Among some Willamette law students, Salem attorney Nani Apo JD’13 is known as a round-the-clock resource with a great sense of humor and generous spirit.
Lauded as an ambitious and driven mentor, Apo balances dozens of meetings with her mentees, a packed schedule as attorney for the Oregon Department of Justice and participation in multiple community events and organizations.
For her commitment to students, Willamette Law named Apo 2018 Mentor of the Year at an April 5 reception. Law students Megan Oshiro ’15, JD’18, Noelle Chan JD’20, P. Kai McGuire JD’19 and Yufeng Luo ’18 nominated her for the award.
Apo says while she keeps a busy schedule, the DOJ is located just blocks from campus, so lunches and happy hours are easy to arrange. Besides, she says, it’s her pleasure to be a mentor.
“I genuinely enjoy doing it — my mentees are just great people to be around and it doesn’t seem like a task,” she says. “They’re inspiring to me, too.”
Apo strives to listen, connect students with attorneys in their field of interest and offer advice on writing samples or applications. She uses methods learned from her first and one of her most influential mentor, Liani Reeves JD’98.
Reeves introduced Apo to many people within the legal community and supported her at a vulnerable time. When Apo first started law school, she had no idea what she wanted to do for a career.

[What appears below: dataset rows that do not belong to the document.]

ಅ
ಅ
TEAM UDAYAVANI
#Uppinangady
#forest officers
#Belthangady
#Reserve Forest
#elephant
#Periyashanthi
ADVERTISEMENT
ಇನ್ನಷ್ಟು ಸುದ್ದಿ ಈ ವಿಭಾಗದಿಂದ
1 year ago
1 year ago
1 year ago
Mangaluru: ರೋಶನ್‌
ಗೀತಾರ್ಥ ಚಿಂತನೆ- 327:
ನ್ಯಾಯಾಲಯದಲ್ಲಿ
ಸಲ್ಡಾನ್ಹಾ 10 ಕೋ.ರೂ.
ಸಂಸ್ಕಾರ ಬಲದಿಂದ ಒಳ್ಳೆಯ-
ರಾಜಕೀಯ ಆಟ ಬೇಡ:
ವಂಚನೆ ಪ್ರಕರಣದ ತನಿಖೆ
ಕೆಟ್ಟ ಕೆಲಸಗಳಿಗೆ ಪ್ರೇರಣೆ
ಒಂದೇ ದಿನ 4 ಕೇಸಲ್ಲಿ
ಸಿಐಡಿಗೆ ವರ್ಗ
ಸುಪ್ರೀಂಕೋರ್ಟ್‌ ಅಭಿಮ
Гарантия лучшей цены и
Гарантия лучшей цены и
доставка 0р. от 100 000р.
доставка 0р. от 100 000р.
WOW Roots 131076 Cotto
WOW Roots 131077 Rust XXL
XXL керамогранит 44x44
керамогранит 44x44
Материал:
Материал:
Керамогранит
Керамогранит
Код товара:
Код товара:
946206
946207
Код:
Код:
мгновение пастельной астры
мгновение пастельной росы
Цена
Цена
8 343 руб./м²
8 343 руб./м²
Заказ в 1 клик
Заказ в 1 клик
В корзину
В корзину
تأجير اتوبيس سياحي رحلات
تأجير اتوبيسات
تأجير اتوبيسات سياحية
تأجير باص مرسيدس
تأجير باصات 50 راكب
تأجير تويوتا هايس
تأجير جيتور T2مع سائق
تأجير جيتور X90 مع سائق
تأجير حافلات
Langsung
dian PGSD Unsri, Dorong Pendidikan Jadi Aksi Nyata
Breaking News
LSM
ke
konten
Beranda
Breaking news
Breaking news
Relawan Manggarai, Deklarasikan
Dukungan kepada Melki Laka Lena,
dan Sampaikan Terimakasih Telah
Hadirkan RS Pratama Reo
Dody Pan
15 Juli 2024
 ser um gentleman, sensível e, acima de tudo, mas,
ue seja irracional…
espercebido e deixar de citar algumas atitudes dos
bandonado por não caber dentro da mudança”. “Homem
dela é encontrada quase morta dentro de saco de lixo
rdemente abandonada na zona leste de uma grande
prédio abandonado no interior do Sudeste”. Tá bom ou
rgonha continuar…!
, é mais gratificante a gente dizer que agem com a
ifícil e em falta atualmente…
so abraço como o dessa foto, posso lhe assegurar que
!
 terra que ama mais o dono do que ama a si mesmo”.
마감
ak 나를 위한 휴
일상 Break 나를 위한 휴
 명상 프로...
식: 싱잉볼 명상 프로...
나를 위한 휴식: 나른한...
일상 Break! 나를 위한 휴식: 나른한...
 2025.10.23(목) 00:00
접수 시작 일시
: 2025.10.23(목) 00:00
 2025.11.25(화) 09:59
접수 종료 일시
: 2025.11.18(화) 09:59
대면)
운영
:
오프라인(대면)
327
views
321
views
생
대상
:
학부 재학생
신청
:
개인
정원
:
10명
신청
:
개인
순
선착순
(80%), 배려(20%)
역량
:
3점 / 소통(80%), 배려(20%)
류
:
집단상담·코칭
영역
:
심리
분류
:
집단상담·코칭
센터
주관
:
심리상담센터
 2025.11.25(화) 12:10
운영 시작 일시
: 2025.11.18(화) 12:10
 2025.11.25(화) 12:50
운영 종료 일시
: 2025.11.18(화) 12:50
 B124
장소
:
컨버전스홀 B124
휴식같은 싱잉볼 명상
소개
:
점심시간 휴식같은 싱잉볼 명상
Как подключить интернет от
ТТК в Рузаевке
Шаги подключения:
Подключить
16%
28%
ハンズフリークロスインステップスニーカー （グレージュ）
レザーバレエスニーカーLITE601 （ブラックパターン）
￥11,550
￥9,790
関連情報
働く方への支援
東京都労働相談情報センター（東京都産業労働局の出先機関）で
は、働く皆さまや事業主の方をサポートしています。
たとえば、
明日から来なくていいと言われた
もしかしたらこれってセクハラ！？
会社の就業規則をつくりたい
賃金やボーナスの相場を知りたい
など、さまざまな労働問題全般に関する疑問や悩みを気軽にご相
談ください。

“Just getting to know an attorney as a person was important,” she says. “Knowing Liani as someone I could relate to and have normal conversations with, but who was also a very successful and qualified attorney, was pretty valuable back then.”
Reeves received the Mentor of the Year award in 2004. A decade later, she received the Hon. Mary Mertens James Award, given only to five-time nominees for Mentor of the Year.
Willamette Law has so far honored Reeves with the award, which was created in 2013. But this year three people were recognized: Jennifer Brown L’08, an attorney at Salem-based LaMont Law who was 2017 Mentor of the Year, Jason Thompson L’01, a partner at Ferder Casebeer French & Thompson, and Judge Doug Tookey, a Willamette adjunct professor who serves on the Oregon Court of Appeals.
Apo happened to be a former law clerk for Tookey, one of the first jobs she held after law school. Like her other mentors, he provided support — and inspiration.
Now Apo is the one passing the torch. In a recommendation letter for the award, McGuire wrote, “Thank you so much for pairing me with such a quality and inspiring individual. I hope one day to return the favor by serving as a mentor in this essential program.”